Hi @Kaviana , You can connect Databricks Enterprise to an Oracle On-premise database using the cx_Oracle Python module.
- To Install Oracle Client libraries, follow these steps:
- Download the Oracle Instant Client Basic Light Package.
- Unzip the contents to a folder.
- Upload the Instant Client folder to a cluster.
- Copy the Instant Client folder to a system directory.
- Set the environment variables LD_LIBRARY_PATH and ORACLE_HOME.

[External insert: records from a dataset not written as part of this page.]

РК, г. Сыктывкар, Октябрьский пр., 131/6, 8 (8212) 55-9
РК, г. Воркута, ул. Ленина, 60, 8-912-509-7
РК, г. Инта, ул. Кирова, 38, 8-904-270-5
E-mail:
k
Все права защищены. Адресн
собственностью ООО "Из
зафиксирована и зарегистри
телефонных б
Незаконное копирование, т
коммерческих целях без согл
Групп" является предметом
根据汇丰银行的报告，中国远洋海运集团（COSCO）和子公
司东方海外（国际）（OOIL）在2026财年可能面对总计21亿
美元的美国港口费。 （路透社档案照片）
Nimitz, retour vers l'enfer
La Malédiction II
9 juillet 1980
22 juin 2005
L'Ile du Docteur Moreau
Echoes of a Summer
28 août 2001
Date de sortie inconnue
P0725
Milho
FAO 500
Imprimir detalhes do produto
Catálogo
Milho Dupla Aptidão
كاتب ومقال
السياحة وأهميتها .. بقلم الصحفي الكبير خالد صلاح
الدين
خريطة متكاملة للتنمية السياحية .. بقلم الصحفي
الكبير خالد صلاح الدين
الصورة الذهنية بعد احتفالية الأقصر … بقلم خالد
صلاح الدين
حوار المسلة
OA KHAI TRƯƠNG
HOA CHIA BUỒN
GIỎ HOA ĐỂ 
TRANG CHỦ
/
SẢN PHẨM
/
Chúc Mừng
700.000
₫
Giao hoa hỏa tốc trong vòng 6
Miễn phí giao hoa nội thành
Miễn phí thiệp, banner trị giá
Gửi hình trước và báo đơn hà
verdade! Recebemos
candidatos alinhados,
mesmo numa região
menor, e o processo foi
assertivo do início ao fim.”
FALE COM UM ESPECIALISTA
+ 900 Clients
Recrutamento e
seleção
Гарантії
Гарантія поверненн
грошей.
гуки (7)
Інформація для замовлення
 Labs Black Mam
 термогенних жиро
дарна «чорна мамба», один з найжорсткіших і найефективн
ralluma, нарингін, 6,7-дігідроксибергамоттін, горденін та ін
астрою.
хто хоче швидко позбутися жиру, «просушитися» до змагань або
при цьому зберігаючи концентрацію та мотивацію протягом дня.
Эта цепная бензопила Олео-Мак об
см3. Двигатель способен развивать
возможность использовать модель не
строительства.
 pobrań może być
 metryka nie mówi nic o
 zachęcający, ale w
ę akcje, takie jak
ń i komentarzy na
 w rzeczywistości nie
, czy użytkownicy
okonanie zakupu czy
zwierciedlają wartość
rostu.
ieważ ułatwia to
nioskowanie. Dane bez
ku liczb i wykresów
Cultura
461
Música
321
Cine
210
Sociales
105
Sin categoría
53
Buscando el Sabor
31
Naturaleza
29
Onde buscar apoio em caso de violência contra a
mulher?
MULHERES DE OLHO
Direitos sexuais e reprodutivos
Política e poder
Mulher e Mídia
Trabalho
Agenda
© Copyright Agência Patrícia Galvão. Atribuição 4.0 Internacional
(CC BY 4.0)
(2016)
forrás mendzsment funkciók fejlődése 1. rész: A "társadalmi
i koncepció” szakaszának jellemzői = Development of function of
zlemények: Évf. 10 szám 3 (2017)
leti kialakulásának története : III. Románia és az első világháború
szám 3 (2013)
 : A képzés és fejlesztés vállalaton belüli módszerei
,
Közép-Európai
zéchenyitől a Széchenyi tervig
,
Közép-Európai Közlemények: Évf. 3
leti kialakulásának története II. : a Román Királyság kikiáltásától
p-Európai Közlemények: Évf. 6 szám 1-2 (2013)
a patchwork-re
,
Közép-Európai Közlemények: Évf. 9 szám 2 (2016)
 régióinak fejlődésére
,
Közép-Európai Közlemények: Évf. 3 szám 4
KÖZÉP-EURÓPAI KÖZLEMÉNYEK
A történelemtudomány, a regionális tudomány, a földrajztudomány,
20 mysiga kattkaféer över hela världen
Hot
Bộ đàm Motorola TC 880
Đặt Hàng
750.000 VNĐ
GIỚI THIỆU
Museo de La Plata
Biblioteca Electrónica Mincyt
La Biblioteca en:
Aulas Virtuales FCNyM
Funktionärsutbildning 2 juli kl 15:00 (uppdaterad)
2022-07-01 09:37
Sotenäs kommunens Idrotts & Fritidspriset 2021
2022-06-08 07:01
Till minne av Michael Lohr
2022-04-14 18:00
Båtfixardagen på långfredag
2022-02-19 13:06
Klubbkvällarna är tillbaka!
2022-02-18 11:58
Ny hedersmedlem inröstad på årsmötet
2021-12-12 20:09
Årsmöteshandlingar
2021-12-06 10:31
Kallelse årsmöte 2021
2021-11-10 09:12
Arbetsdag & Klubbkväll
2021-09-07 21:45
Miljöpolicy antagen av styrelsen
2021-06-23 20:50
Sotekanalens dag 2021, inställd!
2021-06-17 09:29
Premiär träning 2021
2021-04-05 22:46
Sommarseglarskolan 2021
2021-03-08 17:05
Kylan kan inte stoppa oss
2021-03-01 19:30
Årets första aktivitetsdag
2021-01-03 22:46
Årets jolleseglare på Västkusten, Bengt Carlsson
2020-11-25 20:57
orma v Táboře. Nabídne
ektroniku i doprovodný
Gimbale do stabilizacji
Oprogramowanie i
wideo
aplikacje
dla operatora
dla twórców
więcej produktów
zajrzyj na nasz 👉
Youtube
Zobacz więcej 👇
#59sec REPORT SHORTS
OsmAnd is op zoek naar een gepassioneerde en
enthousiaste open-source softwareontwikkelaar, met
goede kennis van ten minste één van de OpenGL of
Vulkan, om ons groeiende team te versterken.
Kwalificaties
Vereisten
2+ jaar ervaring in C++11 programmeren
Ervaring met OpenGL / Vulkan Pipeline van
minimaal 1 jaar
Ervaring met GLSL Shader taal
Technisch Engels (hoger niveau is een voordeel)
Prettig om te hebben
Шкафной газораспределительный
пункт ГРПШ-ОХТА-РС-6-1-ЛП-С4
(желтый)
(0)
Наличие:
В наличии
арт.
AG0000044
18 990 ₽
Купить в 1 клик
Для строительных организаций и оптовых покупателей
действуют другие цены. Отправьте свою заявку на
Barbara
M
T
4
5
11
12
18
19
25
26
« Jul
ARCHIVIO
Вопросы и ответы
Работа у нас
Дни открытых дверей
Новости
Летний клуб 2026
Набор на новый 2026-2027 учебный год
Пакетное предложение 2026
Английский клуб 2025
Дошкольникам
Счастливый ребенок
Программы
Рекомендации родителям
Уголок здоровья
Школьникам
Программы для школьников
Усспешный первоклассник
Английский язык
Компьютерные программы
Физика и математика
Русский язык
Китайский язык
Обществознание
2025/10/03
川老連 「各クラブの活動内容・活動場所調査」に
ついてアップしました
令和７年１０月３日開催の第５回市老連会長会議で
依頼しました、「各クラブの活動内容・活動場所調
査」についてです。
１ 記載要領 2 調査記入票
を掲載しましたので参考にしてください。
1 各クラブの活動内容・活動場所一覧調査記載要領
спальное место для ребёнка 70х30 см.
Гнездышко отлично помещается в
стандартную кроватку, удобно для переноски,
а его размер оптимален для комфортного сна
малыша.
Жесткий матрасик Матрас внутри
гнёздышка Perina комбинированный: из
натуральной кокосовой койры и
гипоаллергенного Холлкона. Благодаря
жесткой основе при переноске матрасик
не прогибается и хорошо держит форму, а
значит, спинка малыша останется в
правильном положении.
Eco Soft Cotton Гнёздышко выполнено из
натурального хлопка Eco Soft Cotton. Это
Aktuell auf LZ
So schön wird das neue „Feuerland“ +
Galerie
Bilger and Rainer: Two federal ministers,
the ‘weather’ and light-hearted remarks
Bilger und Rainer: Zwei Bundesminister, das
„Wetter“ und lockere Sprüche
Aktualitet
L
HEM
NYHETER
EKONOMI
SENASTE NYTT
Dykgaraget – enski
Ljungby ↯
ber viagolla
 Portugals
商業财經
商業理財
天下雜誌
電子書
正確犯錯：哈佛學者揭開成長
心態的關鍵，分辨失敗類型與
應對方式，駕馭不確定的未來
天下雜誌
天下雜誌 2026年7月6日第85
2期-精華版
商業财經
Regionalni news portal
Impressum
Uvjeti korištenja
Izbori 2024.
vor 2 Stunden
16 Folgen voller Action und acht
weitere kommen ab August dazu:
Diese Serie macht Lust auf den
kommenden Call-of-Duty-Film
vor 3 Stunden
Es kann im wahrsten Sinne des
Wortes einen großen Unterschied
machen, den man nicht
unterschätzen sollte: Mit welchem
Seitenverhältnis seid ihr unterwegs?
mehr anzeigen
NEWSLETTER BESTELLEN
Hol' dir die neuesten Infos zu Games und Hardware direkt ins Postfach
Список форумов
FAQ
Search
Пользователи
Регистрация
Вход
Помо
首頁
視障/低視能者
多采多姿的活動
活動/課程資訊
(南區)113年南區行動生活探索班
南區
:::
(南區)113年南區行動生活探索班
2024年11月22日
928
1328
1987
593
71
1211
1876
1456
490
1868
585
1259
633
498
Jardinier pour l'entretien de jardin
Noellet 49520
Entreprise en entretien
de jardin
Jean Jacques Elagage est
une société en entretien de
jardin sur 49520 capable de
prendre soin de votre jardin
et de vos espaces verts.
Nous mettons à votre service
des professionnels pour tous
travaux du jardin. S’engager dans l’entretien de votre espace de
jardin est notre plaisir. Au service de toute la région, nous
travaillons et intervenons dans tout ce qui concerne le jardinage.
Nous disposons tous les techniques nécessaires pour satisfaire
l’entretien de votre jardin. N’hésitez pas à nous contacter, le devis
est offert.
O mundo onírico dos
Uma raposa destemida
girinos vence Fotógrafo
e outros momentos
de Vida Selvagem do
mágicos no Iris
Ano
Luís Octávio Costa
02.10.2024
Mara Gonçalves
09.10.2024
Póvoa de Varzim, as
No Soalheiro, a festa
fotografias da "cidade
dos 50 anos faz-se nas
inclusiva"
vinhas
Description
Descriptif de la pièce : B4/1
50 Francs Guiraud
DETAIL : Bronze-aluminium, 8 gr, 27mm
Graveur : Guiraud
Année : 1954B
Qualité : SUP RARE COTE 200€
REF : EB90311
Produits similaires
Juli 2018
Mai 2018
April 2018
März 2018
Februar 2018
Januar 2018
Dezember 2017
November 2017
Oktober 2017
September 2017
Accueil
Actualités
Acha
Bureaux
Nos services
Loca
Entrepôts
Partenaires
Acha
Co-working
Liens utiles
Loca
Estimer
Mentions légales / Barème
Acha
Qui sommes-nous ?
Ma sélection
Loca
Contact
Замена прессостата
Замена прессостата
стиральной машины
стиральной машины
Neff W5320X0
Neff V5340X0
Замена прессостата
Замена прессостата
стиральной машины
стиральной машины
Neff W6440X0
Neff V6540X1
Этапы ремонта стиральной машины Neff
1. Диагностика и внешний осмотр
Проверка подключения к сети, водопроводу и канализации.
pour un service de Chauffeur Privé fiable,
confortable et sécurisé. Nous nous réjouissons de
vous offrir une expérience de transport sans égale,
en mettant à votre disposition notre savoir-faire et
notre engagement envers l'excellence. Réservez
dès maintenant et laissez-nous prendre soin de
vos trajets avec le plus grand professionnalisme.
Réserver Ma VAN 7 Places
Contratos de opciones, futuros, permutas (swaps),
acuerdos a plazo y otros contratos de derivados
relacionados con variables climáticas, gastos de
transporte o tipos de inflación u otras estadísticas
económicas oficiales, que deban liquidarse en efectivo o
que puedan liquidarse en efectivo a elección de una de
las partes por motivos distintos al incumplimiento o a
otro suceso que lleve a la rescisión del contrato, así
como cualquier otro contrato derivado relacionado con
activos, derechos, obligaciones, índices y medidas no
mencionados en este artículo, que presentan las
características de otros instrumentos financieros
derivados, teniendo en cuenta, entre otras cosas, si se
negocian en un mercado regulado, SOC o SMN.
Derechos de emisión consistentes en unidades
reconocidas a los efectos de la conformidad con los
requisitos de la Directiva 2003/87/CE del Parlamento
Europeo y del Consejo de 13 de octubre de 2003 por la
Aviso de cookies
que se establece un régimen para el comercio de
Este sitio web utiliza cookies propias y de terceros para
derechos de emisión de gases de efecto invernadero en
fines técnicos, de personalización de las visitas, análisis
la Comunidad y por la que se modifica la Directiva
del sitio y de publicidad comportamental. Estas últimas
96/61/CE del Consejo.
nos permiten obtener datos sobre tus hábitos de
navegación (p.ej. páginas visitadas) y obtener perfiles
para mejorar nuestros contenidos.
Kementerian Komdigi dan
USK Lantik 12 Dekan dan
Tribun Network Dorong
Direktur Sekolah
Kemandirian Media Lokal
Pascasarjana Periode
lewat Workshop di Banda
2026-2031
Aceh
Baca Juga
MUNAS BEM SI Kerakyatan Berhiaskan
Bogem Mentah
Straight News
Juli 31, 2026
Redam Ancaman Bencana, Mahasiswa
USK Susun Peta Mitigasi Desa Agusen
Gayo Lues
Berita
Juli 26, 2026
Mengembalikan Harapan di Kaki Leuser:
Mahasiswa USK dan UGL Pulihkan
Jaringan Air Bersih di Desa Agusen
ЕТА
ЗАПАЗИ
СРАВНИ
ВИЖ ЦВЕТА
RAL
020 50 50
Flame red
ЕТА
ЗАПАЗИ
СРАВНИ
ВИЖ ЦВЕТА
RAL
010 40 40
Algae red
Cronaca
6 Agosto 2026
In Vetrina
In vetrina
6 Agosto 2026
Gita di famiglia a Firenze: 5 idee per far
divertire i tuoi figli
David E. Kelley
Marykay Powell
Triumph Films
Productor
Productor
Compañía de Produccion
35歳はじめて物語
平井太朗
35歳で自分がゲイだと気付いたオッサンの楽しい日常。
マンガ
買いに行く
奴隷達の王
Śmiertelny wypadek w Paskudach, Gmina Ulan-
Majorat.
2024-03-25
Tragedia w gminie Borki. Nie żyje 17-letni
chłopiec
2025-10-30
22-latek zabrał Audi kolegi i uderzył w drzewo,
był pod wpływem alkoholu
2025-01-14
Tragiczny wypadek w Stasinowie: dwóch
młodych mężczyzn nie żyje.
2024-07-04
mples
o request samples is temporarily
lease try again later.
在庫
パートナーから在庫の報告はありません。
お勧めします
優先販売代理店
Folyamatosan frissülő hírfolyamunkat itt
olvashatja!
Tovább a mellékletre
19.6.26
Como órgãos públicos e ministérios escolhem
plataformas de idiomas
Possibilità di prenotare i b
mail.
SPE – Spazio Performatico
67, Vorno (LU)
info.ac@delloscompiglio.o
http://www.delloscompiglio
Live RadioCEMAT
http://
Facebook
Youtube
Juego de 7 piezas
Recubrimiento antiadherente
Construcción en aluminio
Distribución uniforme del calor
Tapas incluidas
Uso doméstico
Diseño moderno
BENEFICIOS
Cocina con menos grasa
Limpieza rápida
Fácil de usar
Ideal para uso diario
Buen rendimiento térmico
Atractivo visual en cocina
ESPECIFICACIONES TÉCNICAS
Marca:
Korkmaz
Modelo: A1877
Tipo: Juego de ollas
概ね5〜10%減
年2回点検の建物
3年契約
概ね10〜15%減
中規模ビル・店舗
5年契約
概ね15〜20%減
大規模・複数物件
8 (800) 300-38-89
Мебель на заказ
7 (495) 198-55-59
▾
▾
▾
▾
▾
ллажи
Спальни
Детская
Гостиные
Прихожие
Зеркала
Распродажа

- Install cx_Oracle from PyPI.
- Restart the cluster.
- Automate the steps using an init script.
Here is a template:
python
%python
dbutils.fs.put("dbfs:/databricks/<init-script-folder>/oracle_ctl.sh","""
#!/bin/bash
wget --quiet -O /tmp/instantclient-basiclite-linuxx64.zip https://download.oracle.com/otn_software/linux/instantclient/instantclient-basiclite-linuxx64.zip
unzip /tmp/instantclient-basiclite-linuxx64.zip -d /databricks/driver/oracle_ctl/
sudo echo 'export LD_LIBRARY_PATH="/databricks/driver/oracle_ctl/"' >> /databricks/spark/conf/spark-env.sh
sudo echo 'export ORACLE_HOME="/databricks/driver/oracle_ctl/"' >> /databricks/spark/conf/spark-env.sh
""", True)
- Configure the init script as a cluster-scoped init script.
- Install the cx_Oracle library as a cluster-installed library and restart your cluster.
- Permissions needed: "Can Attach To" permission to connect to the running cluster and "Can Restart" permission to trigger the cluster to start if its state is terminated.